What Are the Signs and Symptoms of Mesenchymal Chondrosarcoma?

Depending on the location and aggressiveness of the tumor, the symptoms vary.

The general symptoms include:

1. Pain and swelling in the affected area.

2. The symptoms can be present before the diagnosis is made for a long time.

3. If cancer is large enough to compress nerves, neurological symptoms might become evident.

4. Mesenchymal chondrosarcoma compressing the spinal cord can lead to paralysis.

5. Tumor of the orbit or eyeball can cause visual disturbances, pain, swelling, and protrusion of the eyeball.

6. If the tumor is too aggressive, it can spread to other body parts such as the lungs, lymph nodes, and bones. Metastasis can cause life-threatening complications.

Who Is Affected by Mesenchymal Chondrosarcoma?

• Mesenchymal chondrosarcoma is so rare that only 800 cases have been reported.

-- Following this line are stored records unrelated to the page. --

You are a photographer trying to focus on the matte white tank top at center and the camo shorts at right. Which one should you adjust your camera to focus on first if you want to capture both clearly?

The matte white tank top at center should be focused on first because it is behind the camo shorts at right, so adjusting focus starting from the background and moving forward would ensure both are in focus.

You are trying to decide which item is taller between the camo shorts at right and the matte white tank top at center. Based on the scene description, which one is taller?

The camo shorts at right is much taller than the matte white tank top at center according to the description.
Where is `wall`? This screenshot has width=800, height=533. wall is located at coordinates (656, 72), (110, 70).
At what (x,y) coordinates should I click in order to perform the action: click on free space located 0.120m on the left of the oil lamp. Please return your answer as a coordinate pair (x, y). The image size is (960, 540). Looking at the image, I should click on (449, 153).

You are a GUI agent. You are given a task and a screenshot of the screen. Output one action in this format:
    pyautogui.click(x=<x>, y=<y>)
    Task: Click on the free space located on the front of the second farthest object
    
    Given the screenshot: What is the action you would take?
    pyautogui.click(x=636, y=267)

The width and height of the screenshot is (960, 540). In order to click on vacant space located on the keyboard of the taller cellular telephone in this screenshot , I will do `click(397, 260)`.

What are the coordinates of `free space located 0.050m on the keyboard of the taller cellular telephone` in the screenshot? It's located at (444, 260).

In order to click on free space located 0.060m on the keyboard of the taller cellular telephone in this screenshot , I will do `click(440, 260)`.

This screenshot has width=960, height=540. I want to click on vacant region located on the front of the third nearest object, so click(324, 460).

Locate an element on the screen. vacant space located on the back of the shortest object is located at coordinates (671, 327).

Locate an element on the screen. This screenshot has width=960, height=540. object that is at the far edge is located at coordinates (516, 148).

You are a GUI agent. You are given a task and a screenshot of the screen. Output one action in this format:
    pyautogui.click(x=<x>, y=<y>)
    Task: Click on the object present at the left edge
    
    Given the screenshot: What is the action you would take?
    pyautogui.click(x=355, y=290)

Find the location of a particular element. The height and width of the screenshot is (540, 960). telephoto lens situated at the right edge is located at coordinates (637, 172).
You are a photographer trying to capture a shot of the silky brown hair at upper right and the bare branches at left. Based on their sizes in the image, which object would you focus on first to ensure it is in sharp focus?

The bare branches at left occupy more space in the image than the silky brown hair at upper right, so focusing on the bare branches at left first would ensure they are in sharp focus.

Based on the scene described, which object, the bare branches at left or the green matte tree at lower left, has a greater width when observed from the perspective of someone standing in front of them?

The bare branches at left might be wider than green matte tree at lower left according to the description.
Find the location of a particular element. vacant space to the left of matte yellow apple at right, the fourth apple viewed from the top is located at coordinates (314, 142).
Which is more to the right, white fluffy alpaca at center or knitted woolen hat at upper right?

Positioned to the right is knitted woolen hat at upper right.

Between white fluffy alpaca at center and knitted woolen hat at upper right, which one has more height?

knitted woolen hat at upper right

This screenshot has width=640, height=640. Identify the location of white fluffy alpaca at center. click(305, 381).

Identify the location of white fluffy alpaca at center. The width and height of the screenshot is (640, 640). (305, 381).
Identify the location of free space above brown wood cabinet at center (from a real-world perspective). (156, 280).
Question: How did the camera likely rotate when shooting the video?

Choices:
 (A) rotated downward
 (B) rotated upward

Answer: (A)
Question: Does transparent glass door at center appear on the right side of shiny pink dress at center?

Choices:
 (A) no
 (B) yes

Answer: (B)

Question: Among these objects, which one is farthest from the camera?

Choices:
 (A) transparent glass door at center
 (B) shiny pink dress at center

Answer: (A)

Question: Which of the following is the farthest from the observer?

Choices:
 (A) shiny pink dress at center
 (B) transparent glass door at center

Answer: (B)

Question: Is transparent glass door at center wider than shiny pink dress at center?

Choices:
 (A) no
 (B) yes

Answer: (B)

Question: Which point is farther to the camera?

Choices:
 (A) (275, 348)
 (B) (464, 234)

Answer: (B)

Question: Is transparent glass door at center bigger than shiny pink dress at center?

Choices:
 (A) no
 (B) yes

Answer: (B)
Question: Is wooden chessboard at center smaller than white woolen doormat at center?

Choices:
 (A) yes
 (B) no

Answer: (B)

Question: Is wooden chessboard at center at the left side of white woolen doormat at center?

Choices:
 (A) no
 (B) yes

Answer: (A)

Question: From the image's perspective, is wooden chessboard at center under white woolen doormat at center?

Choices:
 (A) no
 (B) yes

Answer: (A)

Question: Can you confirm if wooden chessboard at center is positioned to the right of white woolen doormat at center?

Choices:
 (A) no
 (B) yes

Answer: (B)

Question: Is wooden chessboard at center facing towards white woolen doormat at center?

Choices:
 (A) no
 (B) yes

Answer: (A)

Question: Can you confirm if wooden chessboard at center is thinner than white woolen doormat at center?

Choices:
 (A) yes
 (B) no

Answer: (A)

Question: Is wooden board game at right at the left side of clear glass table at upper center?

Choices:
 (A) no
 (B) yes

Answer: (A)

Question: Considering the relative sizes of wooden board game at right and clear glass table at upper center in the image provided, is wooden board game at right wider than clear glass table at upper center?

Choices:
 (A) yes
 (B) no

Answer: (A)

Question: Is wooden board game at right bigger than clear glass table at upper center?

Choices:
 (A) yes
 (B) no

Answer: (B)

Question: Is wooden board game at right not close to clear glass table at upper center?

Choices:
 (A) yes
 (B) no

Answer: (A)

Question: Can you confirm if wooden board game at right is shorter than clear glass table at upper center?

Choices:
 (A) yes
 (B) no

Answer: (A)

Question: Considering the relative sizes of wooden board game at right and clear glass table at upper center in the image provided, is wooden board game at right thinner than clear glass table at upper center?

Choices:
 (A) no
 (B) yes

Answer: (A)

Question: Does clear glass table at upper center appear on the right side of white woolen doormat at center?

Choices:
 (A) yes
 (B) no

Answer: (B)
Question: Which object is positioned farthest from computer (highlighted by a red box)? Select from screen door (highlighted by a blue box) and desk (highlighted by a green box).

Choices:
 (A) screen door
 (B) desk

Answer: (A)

• Young adults and children (10 to 30 years) are commonly affected, but these tumors occur in older adults.

• Mesenchymal chondrosarcoma has a female predilection.

• Around 5% to 10% of chondrosarcomas account for mesenchymal chondrosarcoma.

How Is Mesenchymal Chondrosarcoma Diagnosed?

• Clinical Examination: The doctor will look for signs of the tumor such as abnormal mass, neurological disturbances, etc. A thorough medical, personal, and habitual history of the patient is analyzed.

• Biopsy: It is considered the gold standard for confirming the diagnosis of any tumor. A sample of the tumor is taken and microscopically analyzed. Abnormalities in the cell structure and division can be determined after a biopsy. The biopsy can be either needle-guided or open.

• Imaging Modalities: Advanced imaging techniques such as computed tomography (CT) and magnetic resonance imaging (MRI) aid in the visualization of the tumor. It can help determine the extent and boundaries of the tumor. Visualizing the tumor also helps in planning the surgery. Additionally, a CT scan of the lungs is beneficial in confirming lung metastasis.

• Bone Scans and X-rays: If the tumor has spread to the bones, there can be changes in the bone structure and bone activity. These changes can be visualized through X-rays and bone scans.

How Is Mesenchymal Chondrosarcoma Treated?

The treatment of mesenchymal chondrosarcoma involves a multidisciplinary approach. Health professionals such as pediatric or medical oncologists, radiologists, and surgeons play a key role in the treatment. Factors that determine the treatment modality include location, extent, size, metastasis, and tumor stage. Patient factors such as age, systemic conditions, and overall health are to be considered. The benefits and risks of the treatment should be assessed priorly to minimize mortality and morbidity.

1. Surgery: It is the first line of treatment if the tumor is of considerable size. Surgery can be performed before or after the chemotherapy.

2. Chemotherapy: The use of certain drugs called chemotherapeutic agents aid in controlling the growth and division of cancer cells. These drugs target cancer cells by interfering with their cell cycle.

3. Radiation Therapy: For larger tumors, radiation therapy is given after surgical excision to prevent recurrence and increase the quality of life. However, most clinicians prefer chemotherapy over radiation therapy as their treatment of choice.

Prognosis and Survival Rate:

• According to studies, a person's overall mortality rate was 55 %, 43.5 %, and 15.7 % at 5, 10, and 20 years of age, respectively.

• In patients receiving chemotherapy, overall survival rates are 84% and 80%, respectively, within five and ten years.

• The survival rates of five year and ten year survivors without chemotherapy in surveillance are 73% and 46%, respectively.

Conclusion:

Mesenchymal chondrosarcoma is an aggressive yet extremely rare type of cancer originating from bones or cartilage (a supportive tissue found in the body). The symptoms of this cancer include pain, swelling, and neurological changes. The diagnosis can be confirmed after a physical examination, biopsy, and advanced imaging. Surgery and chemotherapy are the preferred treatment modalities. Even after the treatment, it is necessary to follow up with the patients to ensure no cancer recurrence. Overall, mesenchymal chondrosarcoma has a satisfactory prognosis.